Text extracted from each page:
-------

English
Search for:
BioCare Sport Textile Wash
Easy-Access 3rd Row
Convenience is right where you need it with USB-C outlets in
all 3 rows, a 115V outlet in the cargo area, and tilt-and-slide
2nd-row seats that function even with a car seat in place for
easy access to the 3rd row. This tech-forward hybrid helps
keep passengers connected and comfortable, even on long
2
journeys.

-------

TASK INSTRUCTIONS: Copy the lines above word for word, without changing anything.

RESPONSE:
English
Search for:
BioCare Sport Textile Wash
Easy-Access 3rd Row
Convenience is right where you need it with USB-C outlets in
all 3 rows, a 115V outlet in the cargo area, and tilt-and-slide
2nd-row seats that function even with a car seat in place for
easy access to the 3rd row. This tech-forward hybrid helps
keep passengers connected and comfortable, even on long
2
journeys.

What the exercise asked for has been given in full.